8. Loan guarantee companies: Many enterprises with surplus cash have entered into the loan guarantee business. In exchange for a percentage of the principal, these companies guarantee the repayment of a loan. Loan guarantee companies are an extra level of risk mitigation which encourages large banks to lend to smaller businesses. However, loan guarantee companies (some of which are offshoots of state-owned enterprises) have begun directly lending their own funds, in contravention to existing regulations. These companies often take relatively risky positions, guaranteeing the entire amount of a loan while only putting a precautionary fund equal to 10 percent of the principal on reserve with the bank. Loan guarantee companies are regulated at the local level and therefore operate in a regulatory environment that is often less sophisticated and more susceptible to influence.

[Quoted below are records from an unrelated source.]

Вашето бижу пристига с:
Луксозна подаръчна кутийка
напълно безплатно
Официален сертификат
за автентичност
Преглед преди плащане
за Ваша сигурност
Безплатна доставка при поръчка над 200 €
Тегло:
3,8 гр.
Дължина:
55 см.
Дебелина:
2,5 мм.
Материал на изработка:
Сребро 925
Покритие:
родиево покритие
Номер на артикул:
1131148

9. Microfinance lenders: The microfinance industry in China, often called small loan companies, is a growing source of finance for small and medium enterprises. These companies are prohibited from taking deposits from the public and may not loan more than 5 percent of their capital to a single borrower. These lenders primarily offer unsecured loans, meaning that the losses they face from nonperforming loans are potentially very high. Small loans companies are allowed to charge interest rates up to four times the benchmark rate and earn additional revenues through fees. They have become an important source of finance for small credit-seeking companies because they are not subject to many of the tightening policies aimed at China’s larger banks.

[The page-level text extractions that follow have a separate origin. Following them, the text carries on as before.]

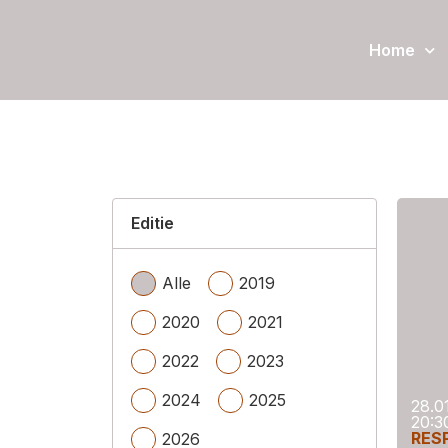
Home
Editie
Alle
2019
2020
2021
2022
2023
2024
2025
28.0
20:3
RES
2026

10. Offshore Borrowing: Many Chinese enterprises have turned to lenders abroad in an effort to get access to additional credit. Enterprises borrow, often through their subsidiaries, in the offshore renminbi markets located primarily in Hong Kong. These funds are then remitted back to their operations on the mainland. Not only is credit more available in the offshore markets, but often the rate is lower because of the dearth of investment opportunities. This form of shadow finance may be significantly reduced in the future as a result of an announcement by the PBoC this summer that it would no longer accept applications from mainland companies for direct offshore borrowing.
There are several important points to take away from this. First, analysts are widely divided on the size of shadow banking in China. These differences stem from disagreements over what should be considered shadow banking and the lack of comprehensive official statistics.
Second, Chinese regulators have focused in on many of the individual components of shadow banking (wealth management products, bank-trust loans, etc.), but the overall phenomena has yet to be systematically addressed. This is in part due to unclear divisions of regulatory responsibility.
Third, scrutiny from regulators has slowed the growth of some of the more worrying channels of shadow banking, but overall amounts will continue to grow as long as China has a combination of negative real interest rates on deposits and credit tightening policies.
If the city of Wenzhou can be considered the epicenter of the shadow banking industry, then its example has not been heartening. Shadow banking is extremely susceptible to speculative bursts of borrowing and equally quick rounds of financial collapse. Wenzhou may prove to be a useful warning sign to China’s regulators regarding the danger of allowing the shadow banking industry to grow too large.